(Passage Opens)

In the second part of this special Mexico report, we explore how huge amounts of automotive material crossing the border everyday, and OEMs and providers are increasingly interested in intermodal opportunities
Mexico’s automotive supply chain is strong across regional, global and domestic trade. For many companies, however, NAFTA is the backbone, both for serving the larger markets to the north and in supporting manufacturing with advanced supplies from across borders. Although the US has a $54 billion overall trade deficit with Mexico and sends only one car to Mexico for roughly every 11 that it imports, automotive components have a somewhat better balance. According to the US International Trade Commission, Mexico exported $36.2 billion worth of automotive parts to the US in 2013, and imported $21.1 billion.
But those figures do not quite reveal the complexity of the NAFTA supply chain. Carmakers like GM, Fiat Chrysler, Nissan and Ford move considerable material back and forth over the border. Delphi has 50 plants in Mexico that send many parts to the US, but it also imports a large amount of material and technology for Mexican production from the US. One 2011 study from the Woodrow Wilson International Center suggests that across the automotive, electronics, appliance and machinery industries, 40% of the content of Mexican imports to the US is actually of US origin (compared to only 4% American content for China imports).
Such complex supply chain links reflect the strong integration of Mexico’s automotive industry with the US and Canada. The physical infrastructure is obvious, but should not be taken for granted. Ferromex’s Alberto Sanchez believes that services along the country’s rail operators – which include Ferromex, its Ferrosur affiliate and KCSM – have been helped by shared equipment, standards and links with US and Canadian counterparts. The contrast with the various gauge and other inconsistencies for rail across Europe highlights what an advantage this is.
Perhaps equally important is the integration of management and systems that control material moving north and south. The degree of centralisation varies, but is strongest among American carmakers, which run much of their network engineering, purchasing and packaging development from Detroit, with regional teams responsible for operations to and from border points. For example, GM’s Elliot Swiss has full responsibility for parts logistics to and from Mexico.

(Passage Closes)

▸ **Exercise 1**:
Which carmakers does the Mexico automotive report name as moving considerable material back and forth over the border?
▸ **Exercise 2**:
In the Mexico automotive report, duplicate the text starting with "But those figures" and going on through "for China imports).".
▸ **Exercise 3**:
According to the Mexico automotive report, what was the value of the automotive parts Mexico exported to the US in 2013?

(Data block Opens)

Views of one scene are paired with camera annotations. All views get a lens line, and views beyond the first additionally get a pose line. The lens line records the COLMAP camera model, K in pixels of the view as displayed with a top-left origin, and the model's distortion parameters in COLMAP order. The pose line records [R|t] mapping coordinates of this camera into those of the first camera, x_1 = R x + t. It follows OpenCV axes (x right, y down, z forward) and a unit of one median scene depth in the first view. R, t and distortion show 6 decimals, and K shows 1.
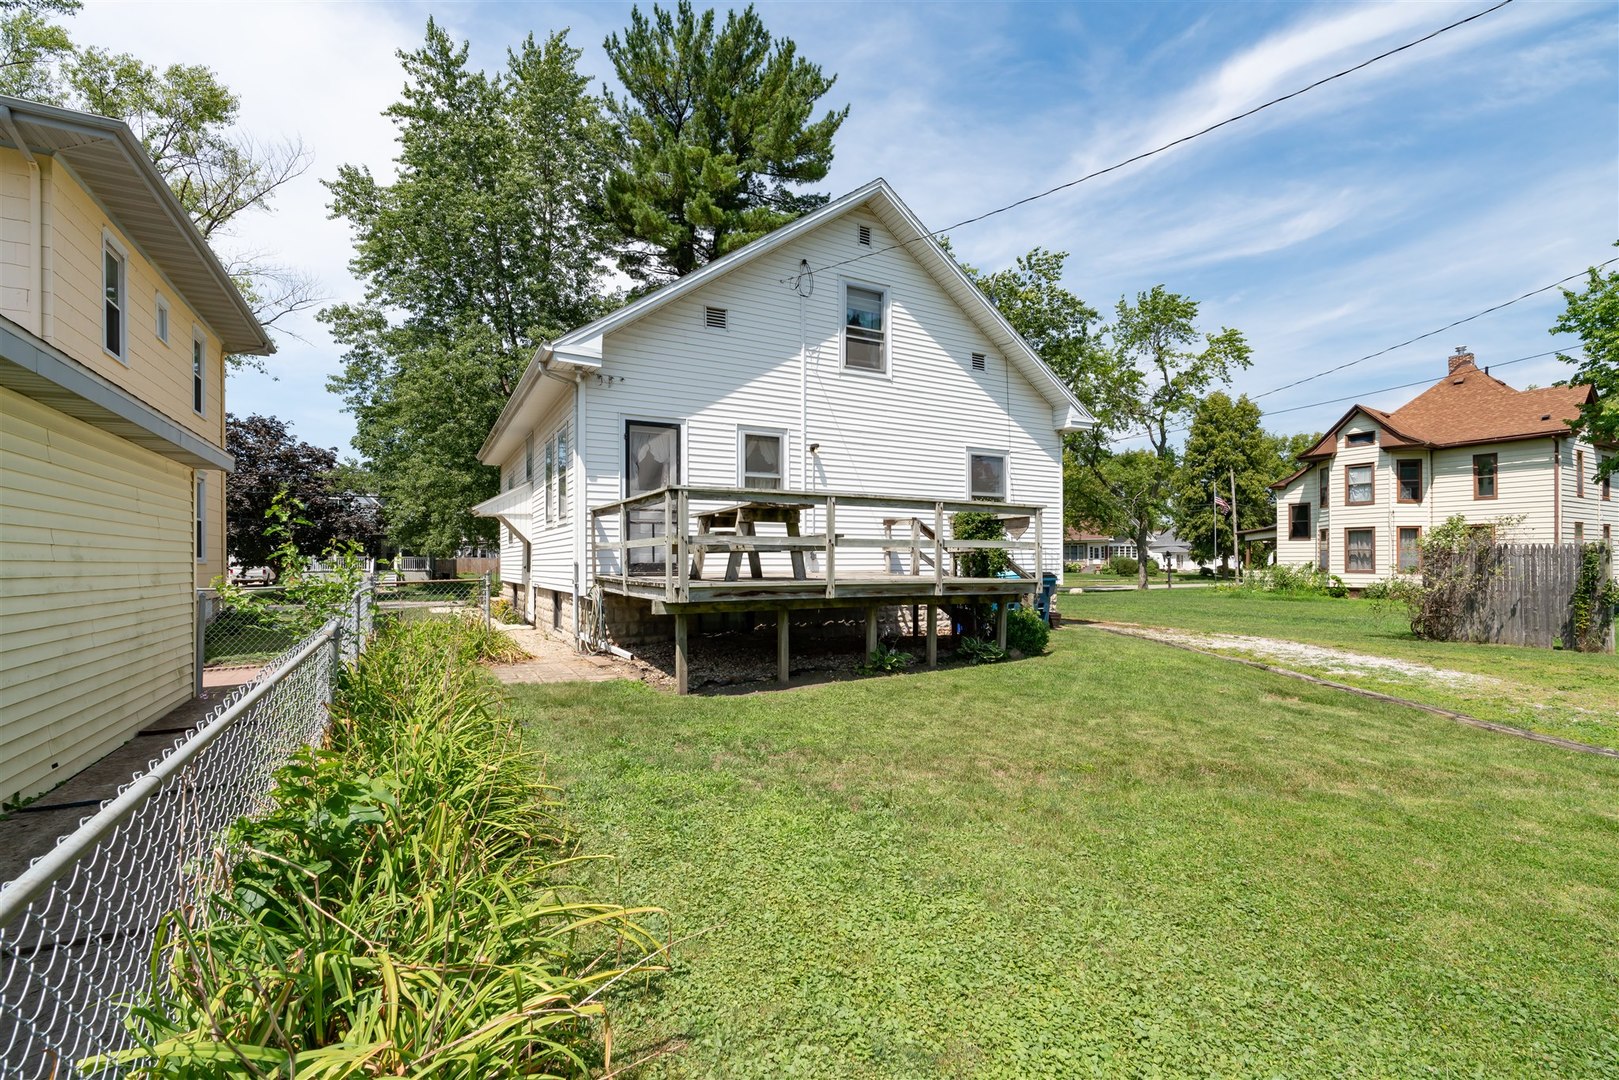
lens RADIAL K [[727.5, 0, 808.4], [0, 727.5, 548.7], [0, 0, 1]] dist [-0.013158, 0.001687]
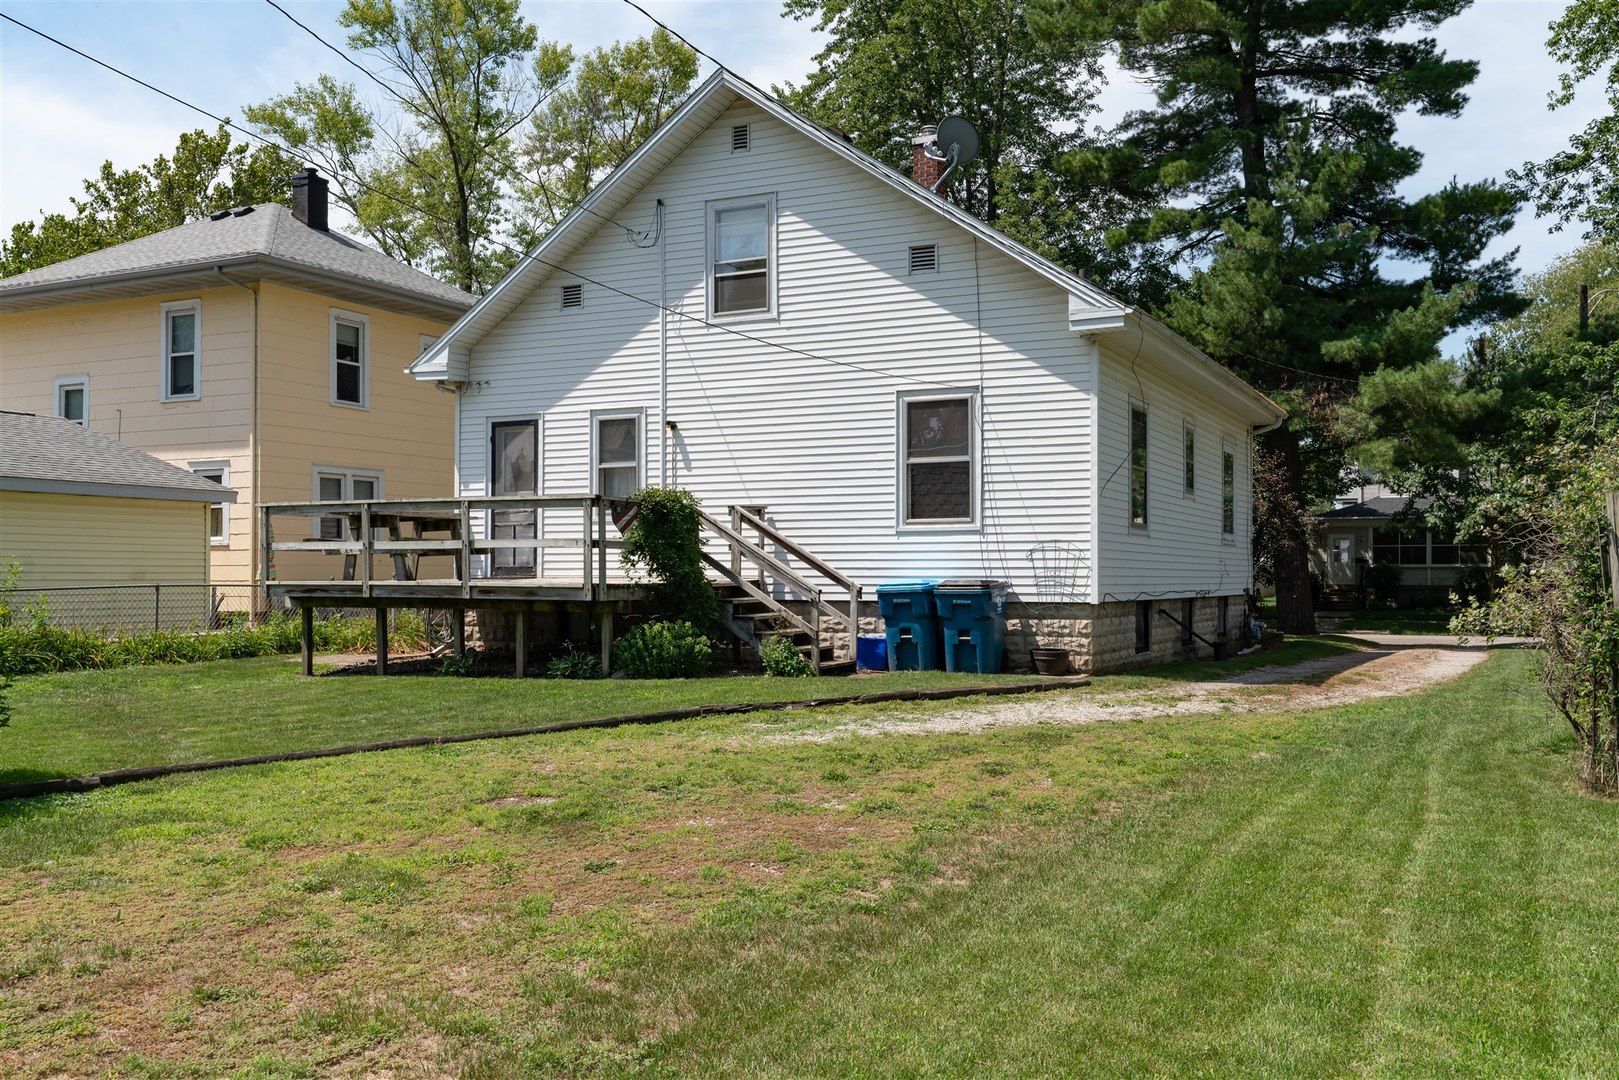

(Data block Closes)

▸ **Solution 1**:
GM, Fiat Chrysler, Nissan, Ford

▸ **Solution 2**:
But those figures do not quite reveal the complexity of the NAFTA supply chain. Carmakers like GM, Fiat Chrysler, Nissan and Ford move considerable material back and forth over the border. Delphi has 50 plants in Mexico that send many parts to the US, but it also imports a large amount of material and technology for Mexican production from the US. One 2011 study from the Woodrow Wilson International Center suggests that across the automotive, electronics, appliance and machinery industries, 40% of the content of Mexican imports to the US is actually of US origin (compared to only 4% American content for China imports).

▸ **Solution 3**:
$36.2 billion